RECORD EXCERPTS:
————

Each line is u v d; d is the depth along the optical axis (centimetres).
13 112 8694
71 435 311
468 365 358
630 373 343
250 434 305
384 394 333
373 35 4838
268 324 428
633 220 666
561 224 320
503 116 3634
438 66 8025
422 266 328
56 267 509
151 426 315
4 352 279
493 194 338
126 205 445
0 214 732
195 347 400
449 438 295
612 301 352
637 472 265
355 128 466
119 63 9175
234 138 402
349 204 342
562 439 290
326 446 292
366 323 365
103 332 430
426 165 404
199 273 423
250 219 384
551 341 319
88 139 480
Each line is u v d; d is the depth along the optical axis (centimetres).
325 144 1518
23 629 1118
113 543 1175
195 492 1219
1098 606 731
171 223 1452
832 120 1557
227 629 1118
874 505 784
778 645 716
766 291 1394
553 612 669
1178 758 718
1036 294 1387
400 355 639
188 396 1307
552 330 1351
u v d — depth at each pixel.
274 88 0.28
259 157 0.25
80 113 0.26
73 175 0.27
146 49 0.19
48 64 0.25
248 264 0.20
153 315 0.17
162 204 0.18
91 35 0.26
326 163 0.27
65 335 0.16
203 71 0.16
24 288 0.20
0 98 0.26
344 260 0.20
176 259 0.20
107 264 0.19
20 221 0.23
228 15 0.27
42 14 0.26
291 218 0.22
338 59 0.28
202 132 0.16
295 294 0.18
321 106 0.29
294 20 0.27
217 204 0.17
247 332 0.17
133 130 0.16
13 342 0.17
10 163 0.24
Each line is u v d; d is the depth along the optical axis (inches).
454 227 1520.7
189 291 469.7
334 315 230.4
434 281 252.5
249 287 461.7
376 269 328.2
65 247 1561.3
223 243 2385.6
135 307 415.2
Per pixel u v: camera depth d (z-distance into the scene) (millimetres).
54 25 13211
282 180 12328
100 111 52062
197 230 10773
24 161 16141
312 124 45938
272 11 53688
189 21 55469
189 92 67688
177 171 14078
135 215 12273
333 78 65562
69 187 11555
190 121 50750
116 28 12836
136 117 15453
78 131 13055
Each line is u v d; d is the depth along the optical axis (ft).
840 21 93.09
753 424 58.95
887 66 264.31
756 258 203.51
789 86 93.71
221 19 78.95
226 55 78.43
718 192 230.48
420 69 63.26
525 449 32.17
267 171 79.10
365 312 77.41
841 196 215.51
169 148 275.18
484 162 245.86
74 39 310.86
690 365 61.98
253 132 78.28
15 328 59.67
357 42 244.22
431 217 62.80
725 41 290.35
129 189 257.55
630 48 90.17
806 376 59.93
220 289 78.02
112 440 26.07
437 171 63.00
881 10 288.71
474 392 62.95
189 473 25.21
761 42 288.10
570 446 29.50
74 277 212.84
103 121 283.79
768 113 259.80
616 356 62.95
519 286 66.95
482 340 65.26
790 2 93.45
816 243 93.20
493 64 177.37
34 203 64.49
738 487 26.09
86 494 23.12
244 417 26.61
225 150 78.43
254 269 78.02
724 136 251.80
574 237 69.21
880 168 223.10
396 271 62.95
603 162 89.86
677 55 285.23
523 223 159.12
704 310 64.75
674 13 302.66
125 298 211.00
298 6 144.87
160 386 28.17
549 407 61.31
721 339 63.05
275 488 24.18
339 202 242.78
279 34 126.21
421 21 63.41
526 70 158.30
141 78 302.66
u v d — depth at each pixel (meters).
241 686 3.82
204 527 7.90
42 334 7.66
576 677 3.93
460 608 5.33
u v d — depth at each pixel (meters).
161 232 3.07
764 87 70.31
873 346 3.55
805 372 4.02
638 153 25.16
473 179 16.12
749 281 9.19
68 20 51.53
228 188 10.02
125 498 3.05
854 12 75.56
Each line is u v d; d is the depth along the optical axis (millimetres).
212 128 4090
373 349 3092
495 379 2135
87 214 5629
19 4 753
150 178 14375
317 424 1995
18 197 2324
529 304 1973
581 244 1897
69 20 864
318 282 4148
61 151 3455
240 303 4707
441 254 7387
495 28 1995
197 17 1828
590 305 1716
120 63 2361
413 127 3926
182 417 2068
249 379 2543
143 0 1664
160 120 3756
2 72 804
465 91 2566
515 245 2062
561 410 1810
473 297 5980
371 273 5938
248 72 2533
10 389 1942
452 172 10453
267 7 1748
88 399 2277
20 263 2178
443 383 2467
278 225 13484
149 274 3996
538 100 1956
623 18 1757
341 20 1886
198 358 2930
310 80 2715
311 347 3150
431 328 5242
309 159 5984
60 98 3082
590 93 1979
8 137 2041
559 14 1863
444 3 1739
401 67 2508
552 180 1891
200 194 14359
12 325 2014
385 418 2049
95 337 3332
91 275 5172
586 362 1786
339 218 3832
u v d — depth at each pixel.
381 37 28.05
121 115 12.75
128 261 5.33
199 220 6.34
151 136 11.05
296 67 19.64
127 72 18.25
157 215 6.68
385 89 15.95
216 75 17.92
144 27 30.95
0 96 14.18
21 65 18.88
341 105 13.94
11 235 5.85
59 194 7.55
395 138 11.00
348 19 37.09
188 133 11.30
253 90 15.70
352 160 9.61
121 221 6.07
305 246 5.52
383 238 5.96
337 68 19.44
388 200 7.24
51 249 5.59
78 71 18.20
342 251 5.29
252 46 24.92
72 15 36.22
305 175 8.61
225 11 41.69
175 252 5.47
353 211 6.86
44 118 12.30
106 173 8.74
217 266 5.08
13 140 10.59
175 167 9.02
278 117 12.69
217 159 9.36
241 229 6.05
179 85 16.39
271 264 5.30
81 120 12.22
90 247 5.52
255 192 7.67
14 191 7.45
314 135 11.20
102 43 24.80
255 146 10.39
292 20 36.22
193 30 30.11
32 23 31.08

————

TO DO: Look above for the line with "552 180 1891"; retype exactly that line, every line after it up to the line with "175 167 9.02", and that line too, nothing else.

ANSWER TO THIS EXERCISE:
552 180 1891
200 194 14359
12 325 2014
385 418 2049
95 337 3332
91 275 5172
586 362 1786
339 218 3832
u v d — depth at each pixel.
381 37 28.05
121 115 12.75
128 261 5.33
199 220 6.34
151 136 11.05
296 67 19.64
127 72 18.25
157 215 6.68
385 89 15.95
216 75 17.92
144 27 30.95
0 96 14.18
21 65 18.88
341 105 13.94
11 235 5.85
59 194 7.55
395 138 11.00
348 19 37.09
188 133 11.30
253 90 15.70
352 160 9.61
121 221 6.07
305 246 5.52
383 238 5.96
337 68 19.44
388 200 7.24
51 249 5.59
78 71 18.20
342 251 5.29
252 46 24.92
72 15 36.22
305 175 8.61
225 11 41.69
175 252 5.47
353 211 6.86
44 118 12.30
106 173 8.74
217 266 5.08
13 140 10.59
175 167 9.02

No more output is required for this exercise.